The new regulations focus heavily on aligning the Turkish Commercial Code with international standards, particularly regarding transparency, ultimate beneficial ownership (UBO), and sustainability reporting. Below are the critical questions and statistical realities defining this new era of compliance.
What are the new Beneficial Ownership thresholds?
One of the most substantial changes involves the transparency of ownership structures. Previously, the threshold for identifying a beneficial owner—the natural person who ultimately owns or controls a legal entity—was often set higher or enforced with less rigor.
Under the 2025 reform, the definition of control has tightened. Authorities now require more granular detail for any individual holding significant shares. This move aims to combat financial crimes and aligns Turkey with the Financial Action Task Force (FATF) recommendations. Companies must now maintain up-to-date registers and submit this data to the trade registry more frequently. Failure to declare the correct UBO can result in administrative fines that have increased by approximately 40% compared to previous years.
How has inflation accounting affected financial reporting?
Given the economic fluctuations of recent years, inflation accounting has transitioned from a temporary measure to a standard requirement for 2025.
The reforms mandate that financial statements for all companies meeting specific asset size criteria must be adjusted for inflation. This ensures that reported earnings and asset values reflect real purchasing power rather than nominal figures. For businesses, this means the days of standard historical cost accounting are over for tax reporting purposes. You must now apply the specific correction coefficients published by the revenue administration.
Are ESG disclosures now mandatory for all firms?
Sustainability reporting is no longer optional for large enterprises. The 2025 reform introduces a tiered approach to Environmental, Social, and Governance (ESG) disclosure.
While small and medium-sized enterprises (SMEs) are currently exempt, “Public Interest Entities” (such as banks, insurance companies, and listed firms) face strict mandatory reporting. These entities must disclose data regarding carbon emissions, energy usage, and labor practices. Statistics from early adopters indicate that companies with robust ESG disclosures are seeing a 15% improvement in access to international credit markets, highlighting the financial incentive behind the compliance burden.
What is the shift toward digital-first submission?
The era of physical paperwork is effectively ending. The 2025 reforms mandate that all disclosure documents be submitted through the central digital government system.
This digital-first policy reduces the processing time for regulatory approval but requires companies to upgrade their internal IT infrastructure.
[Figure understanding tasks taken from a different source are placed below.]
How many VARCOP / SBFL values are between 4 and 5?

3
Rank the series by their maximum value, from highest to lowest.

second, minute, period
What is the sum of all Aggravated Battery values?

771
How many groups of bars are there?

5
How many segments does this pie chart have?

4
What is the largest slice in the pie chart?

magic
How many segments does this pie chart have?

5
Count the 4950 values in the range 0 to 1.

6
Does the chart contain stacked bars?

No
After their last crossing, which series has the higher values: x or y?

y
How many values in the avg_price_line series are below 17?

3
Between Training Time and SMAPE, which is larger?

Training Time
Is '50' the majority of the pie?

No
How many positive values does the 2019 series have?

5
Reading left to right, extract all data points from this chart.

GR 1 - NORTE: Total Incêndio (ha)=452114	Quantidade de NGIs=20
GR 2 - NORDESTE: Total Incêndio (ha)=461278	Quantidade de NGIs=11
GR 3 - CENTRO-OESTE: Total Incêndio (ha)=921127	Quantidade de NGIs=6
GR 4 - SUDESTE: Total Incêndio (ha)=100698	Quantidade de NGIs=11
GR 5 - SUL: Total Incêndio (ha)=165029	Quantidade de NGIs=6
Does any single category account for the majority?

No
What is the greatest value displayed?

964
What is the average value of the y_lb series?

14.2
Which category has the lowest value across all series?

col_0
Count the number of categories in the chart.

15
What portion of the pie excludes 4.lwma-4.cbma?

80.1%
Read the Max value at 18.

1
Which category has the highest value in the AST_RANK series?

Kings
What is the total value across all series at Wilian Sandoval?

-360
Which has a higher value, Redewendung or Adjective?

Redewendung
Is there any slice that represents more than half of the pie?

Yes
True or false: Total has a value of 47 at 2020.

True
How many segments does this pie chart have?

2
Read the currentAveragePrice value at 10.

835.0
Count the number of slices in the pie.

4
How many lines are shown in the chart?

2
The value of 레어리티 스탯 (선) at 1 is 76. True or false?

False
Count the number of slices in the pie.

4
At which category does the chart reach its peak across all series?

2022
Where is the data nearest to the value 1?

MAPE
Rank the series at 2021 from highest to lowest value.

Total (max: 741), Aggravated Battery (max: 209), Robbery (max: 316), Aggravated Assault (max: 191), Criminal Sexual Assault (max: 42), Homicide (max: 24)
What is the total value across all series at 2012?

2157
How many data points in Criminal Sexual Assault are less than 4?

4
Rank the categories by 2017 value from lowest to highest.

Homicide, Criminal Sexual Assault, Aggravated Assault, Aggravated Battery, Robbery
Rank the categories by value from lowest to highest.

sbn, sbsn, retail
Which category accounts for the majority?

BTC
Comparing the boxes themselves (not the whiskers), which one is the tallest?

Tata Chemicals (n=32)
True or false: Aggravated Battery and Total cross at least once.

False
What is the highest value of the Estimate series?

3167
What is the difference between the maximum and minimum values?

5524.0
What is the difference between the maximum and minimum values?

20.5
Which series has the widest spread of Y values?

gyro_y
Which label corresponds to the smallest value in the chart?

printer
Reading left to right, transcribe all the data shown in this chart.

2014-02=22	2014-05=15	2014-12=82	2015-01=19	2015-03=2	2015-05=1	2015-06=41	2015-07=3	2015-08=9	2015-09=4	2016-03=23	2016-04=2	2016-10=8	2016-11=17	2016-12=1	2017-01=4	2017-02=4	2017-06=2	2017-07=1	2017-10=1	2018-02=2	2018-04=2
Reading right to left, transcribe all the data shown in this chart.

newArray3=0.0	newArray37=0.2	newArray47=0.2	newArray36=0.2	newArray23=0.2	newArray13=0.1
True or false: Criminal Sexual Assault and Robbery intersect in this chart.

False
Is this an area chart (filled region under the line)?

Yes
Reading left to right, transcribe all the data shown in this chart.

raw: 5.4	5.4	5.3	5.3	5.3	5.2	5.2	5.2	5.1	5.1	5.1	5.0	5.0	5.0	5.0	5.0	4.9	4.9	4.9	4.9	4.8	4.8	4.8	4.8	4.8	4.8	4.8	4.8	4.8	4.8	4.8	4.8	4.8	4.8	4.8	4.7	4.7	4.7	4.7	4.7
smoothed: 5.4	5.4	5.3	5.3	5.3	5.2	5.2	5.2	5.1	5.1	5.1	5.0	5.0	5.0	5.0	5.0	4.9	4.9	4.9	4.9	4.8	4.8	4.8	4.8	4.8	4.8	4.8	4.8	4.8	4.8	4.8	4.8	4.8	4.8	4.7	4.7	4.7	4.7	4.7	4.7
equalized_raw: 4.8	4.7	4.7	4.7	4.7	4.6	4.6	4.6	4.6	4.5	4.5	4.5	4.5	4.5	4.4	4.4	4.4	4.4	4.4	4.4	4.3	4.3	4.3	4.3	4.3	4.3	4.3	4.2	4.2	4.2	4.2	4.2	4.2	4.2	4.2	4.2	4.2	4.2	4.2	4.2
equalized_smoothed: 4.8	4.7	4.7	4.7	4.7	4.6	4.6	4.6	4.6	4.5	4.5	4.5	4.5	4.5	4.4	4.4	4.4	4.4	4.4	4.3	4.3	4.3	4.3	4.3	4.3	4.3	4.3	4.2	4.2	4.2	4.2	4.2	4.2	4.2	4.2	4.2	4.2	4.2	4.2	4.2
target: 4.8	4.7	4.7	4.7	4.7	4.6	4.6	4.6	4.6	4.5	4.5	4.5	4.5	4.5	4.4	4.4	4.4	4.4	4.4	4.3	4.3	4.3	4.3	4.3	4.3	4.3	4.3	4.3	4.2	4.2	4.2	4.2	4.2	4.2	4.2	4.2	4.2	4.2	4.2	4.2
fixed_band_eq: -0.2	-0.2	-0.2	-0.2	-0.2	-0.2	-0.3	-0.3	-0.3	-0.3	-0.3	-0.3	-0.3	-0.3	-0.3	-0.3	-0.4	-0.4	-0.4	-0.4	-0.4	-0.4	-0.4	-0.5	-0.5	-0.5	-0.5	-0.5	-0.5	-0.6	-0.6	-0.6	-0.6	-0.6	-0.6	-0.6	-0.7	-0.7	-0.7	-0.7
The goal is to create a seamless flow of data between the tax authority, the trade registry, and the central bank.
Adapting to the New Standard
The 2025 Turkish disclosure reforms are not merely administrative updates; they are structural changes designed to modernize the economy. Whether it is adjusting for inflation or revealing the true owners of a corporate entity, the emphasis is on clarity and accuracy. Organizations that proactively update their internal audit processes will find the transition manageable, while those that delay risk significant financial and reputational damage.